## YOUR OBJECTIVE
Copy out the lines from the items unchanged, beginning at the line that contains "text [118, 118, 1122, 130]" and continuing through the last line of the items.

---------- PROVIDED MATERIAL ----------

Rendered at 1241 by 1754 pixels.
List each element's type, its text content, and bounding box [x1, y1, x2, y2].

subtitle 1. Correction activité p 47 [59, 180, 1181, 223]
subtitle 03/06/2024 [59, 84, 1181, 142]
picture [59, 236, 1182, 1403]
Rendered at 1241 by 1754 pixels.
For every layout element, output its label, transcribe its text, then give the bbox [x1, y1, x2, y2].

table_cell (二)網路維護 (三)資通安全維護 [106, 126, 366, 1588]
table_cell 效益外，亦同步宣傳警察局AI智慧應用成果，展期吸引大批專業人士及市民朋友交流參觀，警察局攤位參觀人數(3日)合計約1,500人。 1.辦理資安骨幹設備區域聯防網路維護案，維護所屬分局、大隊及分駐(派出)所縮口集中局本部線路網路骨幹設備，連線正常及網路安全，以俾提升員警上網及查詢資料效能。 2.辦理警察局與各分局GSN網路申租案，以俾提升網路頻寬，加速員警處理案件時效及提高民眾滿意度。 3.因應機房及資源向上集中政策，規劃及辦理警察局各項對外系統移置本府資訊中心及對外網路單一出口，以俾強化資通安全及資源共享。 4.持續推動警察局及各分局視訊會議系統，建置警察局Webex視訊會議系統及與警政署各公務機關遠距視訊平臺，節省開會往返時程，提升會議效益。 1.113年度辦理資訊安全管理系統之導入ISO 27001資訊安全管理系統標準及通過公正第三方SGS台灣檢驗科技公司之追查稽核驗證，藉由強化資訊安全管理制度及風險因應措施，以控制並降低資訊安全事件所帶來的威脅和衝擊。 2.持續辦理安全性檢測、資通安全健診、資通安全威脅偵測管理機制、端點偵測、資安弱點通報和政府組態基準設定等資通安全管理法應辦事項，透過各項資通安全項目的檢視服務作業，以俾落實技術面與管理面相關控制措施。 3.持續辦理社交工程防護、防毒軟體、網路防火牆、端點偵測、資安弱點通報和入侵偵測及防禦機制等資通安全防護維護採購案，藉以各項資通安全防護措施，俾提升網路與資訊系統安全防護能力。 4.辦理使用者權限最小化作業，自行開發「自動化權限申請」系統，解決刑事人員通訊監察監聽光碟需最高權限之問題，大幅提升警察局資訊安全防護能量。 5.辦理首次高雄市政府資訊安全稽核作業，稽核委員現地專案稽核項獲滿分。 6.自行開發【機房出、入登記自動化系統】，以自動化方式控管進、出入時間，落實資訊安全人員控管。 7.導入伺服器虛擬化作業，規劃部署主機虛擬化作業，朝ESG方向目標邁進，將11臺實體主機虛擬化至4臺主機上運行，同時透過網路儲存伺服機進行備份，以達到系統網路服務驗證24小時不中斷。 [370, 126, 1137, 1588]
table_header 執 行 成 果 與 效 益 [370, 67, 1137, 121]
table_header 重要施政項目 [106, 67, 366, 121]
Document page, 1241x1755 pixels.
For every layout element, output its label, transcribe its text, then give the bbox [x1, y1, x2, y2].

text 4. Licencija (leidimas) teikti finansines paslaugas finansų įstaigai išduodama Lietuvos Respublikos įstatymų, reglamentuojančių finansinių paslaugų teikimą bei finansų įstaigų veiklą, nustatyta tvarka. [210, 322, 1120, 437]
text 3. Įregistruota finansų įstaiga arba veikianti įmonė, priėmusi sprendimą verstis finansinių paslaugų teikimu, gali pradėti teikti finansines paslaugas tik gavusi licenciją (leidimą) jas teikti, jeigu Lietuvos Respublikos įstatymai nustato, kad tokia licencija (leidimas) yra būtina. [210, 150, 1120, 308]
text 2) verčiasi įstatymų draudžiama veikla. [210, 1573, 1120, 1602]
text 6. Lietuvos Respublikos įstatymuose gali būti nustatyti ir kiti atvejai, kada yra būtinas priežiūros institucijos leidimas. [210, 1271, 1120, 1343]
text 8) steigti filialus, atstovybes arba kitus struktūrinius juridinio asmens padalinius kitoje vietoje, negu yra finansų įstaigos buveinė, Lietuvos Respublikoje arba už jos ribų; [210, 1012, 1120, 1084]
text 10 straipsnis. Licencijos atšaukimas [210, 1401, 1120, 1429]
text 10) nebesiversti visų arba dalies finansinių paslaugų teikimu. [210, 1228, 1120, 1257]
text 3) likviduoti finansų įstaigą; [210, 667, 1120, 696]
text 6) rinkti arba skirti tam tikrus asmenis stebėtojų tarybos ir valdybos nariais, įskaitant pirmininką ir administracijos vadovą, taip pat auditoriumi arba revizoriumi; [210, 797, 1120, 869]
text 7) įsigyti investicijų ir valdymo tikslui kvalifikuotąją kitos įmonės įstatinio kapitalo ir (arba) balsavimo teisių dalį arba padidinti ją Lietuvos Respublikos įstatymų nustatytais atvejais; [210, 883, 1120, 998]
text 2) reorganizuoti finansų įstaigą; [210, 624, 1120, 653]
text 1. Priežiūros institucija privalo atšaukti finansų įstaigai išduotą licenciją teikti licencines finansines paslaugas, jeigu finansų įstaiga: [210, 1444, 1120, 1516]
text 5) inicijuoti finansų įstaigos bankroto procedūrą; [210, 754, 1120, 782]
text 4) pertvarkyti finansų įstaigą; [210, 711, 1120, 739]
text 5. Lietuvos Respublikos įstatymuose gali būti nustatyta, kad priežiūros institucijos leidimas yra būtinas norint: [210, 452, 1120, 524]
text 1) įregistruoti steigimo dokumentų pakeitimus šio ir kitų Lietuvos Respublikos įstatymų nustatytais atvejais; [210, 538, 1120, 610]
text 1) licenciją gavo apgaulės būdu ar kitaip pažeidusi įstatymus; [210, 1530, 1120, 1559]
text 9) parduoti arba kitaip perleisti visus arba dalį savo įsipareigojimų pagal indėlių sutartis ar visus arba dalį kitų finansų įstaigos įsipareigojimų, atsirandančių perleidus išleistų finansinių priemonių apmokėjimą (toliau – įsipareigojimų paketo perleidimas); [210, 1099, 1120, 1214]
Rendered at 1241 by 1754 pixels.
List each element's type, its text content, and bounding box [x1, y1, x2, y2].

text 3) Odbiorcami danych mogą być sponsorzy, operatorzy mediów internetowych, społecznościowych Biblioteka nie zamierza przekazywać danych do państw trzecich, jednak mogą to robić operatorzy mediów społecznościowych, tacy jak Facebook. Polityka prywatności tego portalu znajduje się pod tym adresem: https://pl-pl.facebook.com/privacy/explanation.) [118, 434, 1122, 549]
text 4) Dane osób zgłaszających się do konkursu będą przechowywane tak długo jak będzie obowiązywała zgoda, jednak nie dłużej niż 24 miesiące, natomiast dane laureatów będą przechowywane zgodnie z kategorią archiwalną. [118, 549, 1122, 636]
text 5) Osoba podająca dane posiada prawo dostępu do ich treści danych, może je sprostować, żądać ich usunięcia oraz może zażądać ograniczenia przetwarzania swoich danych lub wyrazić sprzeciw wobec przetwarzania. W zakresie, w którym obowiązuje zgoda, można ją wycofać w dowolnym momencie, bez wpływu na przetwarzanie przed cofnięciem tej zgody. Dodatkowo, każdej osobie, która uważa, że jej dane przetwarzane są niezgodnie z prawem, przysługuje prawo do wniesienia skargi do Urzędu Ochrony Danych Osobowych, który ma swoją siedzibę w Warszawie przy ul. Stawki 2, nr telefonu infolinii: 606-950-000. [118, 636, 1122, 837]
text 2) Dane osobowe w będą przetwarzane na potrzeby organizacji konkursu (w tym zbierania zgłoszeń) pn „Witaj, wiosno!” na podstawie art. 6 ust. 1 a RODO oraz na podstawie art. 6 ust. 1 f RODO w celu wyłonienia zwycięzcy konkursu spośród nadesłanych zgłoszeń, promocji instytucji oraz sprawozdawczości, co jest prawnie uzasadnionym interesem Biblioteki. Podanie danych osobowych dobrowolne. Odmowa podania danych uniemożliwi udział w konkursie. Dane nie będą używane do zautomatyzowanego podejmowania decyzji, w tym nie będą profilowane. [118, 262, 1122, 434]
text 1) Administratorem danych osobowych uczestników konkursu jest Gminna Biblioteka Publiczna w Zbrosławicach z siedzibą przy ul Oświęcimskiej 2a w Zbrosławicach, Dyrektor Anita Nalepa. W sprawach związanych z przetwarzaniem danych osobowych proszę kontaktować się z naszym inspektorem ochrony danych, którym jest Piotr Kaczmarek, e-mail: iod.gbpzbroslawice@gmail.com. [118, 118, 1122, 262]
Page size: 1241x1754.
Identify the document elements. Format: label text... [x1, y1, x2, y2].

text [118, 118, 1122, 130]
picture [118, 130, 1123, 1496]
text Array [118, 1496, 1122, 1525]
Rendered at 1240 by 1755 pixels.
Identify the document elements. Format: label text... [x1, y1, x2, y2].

----------

## RESULT BELOW
text [118, 118, 1122, 130]
picture [118, 130, 1123, 1496]
text Array [118, 1496, 1122, 1525]
Rendered at 1240 by 1755 pixels.
Identify the document elements. Format: label text... [x1, y1, x2, y2].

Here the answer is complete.